Granulomatosis with Polyangiitis (Wegener’s Granulomatosis)

Granulomatosis with polyangiitis (formerly, Wegener’s granulomatosis) is a systemic necrotizing and granulomatous vasculitis predominantly affecting small-sized vessels. It is also one of the three vasculitides associated with anti-neutrophil cytoplasm antibodies (ANCA). The incidence rate is 2–12 cases per year and the prevalence 23–160 cases per million population. The cause remains unknown, but the pathophysiological mechanisms are being progressively defined. Disease onset can occur at any age, most commonly about 40–50 years. The main clinical characteristics include manifestations in the upper respiratory tract (erosive rhinitis and sinusitis, saddle-nose deformity), lungs (nodules, alveolar hemorrhage) and/or kidney. Biopsy of an affected organ can support the diagnosis, as can detection in serum of ANCA with a cytoplasmic labelling pattern (cANCA) by immunofluorescence and proteinase 3 (PR3) specificity by ELISA. Current therapy, based on a staged induction–maintenance strategy, can achieve remission in most patients. However, the toxicity of conventional treatment and relapse rate remain high, which calls for diligent efforts to further optimize therapy. Rituximab is now an alternative to cyclophosphamide, which increases the therapeutic armamentarium for inducing remission, but the optimal subsequent maintenance strategy remains to be defined. Refractory and/or relapsing diseases, as well as several morbidities, such as subglottic stenoses, continue to be challenges.

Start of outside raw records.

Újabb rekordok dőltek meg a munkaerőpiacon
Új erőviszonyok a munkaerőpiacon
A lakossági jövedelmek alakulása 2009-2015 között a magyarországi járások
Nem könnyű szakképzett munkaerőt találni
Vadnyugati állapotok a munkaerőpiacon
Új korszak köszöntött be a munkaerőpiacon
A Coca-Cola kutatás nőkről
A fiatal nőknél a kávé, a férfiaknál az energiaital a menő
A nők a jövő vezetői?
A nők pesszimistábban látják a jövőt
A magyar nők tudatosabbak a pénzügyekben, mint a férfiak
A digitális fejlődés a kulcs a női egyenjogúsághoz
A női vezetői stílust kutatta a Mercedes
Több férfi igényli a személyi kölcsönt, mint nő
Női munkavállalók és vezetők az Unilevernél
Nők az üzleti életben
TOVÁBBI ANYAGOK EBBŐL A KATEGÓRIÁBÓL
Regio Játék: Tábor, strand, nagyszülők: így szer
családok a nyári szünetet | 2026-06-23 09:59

Dermatologic Manifestations of Granulomatosis with Polyangiitis (Wegener’s Granulomatosis)

Granulomatosis with polyangiitis (Wegener’s granulomatosis; GPA) is a small-sized vessel ANCA-associated vasculitis. Dermatologic lesions may be the initial manifestations (8–13 %) or occur later during the course of the disease (12–67 % of the patients). Most frequent skin manifestations include purpura, mainly on the lower limbs, sometimes necrotic, papulonecrotic lesions, subcutaneous nodules, livedo reticularis, mucosal and skin ulcerations or ulcers, and gangrene. Hypertrophic gingivitis is another rare but suggestive manifestation. On histology, purpura is usually secondary to leukocytoclastic vasculitis, whereas papulonecrotic lesions and ulcerations correspond to leukocytoclastic or granulomatous vasculitis involving small vessels or extravascular granuloma(s). Small nodules mainly reflect necrotizing vasculitis involving medium-sized arterioles of the deep dermis or hypodermis that may be suggestive of polyarteritis nodosa for the pathologist.